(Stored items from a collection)
*** Block opens ***

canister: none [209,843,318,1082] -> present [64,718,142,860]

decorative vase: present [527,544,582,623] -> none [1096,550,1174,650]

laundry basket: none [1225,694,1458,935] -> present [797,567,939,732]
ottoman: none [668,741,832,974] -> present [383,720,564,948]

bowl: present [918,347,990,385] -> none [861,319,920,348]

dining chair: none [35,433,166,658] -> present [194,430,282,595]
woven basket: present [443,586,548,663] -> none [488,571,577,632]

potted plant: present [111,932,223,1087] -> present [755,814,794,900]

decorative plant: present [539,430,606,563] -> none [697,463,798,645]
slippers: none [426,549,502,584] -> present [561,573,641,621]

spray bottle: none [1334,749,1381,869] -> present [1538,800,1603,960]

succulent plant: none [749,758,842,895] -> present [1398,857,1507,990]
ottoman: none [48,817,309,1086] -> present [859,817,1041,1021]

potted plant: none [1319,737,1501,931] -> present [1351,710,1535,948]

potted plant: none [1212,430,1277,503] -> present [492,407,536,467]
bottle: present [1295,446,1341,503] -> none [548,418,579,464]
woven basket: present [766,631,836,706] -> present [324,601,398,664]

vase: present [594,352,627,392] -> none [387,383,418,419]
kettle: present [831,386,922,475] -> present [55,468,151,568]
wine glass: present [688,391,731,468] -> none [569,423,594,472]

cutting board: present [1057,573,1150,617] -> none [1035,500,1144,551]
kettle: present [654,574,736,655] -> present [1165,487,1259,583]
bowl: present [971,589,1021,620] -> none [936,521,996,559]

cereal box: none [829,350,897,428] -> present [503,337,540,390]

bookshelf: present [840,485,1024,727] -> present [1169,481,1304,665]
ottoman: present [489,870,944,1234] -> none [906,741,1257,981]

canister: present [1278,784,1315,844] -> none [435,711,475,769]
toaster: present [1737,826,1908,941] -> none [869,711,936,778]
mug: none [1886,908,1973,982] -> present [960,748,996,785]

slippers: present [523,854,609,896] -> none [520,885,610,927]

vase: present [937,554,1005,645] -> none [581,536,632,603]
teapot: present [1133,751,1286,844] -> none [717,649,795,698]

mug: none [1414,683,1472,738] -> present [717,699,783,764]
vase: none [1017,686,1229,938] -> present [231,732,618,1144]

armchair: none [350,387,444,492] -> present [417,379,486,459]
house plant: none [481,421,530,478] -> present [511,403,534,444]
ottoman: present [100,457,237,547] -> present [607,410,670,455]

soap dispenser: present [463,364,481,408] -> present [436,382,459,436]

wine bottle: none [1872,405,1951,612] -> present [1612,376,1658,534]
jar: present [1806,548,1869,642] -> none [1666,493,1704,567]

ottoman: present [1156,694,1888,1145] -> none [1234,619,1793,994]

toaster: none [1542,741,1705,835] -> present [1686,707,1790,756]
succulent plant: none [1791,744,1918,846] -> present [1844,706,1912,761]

*** Block closes ***

**ACTIVITY**
Please return exactly the lines from the opening line of the data above through the line with "kettle: present [831,386,922,475]", both included and nothing else.

**THE ANSWER**
canister: none [209,843,318,1082] -> present [64,718,142,860]

decorative vase: present [527,544,582,623] -> none [1096,550,1174,650]

laundry basket: none [1225,694,1458,935] -> present [797,567,939,732]
ottoman: none [668,741,832,974] -> present [383,720,564,948]

bowl: present [918,347,990,385] -> none [861,319,920,348]

dining chair: none [35,433,166,658] -> present [194,430,282,595]
woven basket: present [443,586,548,663] -> none [488,571,577,632]

potted plant: present [111,932,223,1087] -> present [755,814,794,900]

decorative plant: present [539,430,606,563] -> none [697,463,798,645]
slippers: none [426,549,502,584] -> present [561,573,641,621]

spray bottle: none [1334,749,1381,869] -> present [1538,800,1603,960]

succulent plant: none [749,758,842,895] -> present [1398,857,1507,990]
ottoman: none [48,817,309,1086] -> present [859,817,1041,1021]

potted plant: none [1319,737,1501,931] -> present [1351,710,1535,948]

potted plant: none [1212,430,1277,503] -> present [492,407,536,467]
bottle: present [1295,446,1341,503] -> none [548,418,579,464]
woven basket: present [766,631,836,706] -> present [324,601,398,664]

vase: present [594,352,627,392] -> none [387,383,418,419]
kettle: present [831,386,922,475] -> present [55,468,151,568]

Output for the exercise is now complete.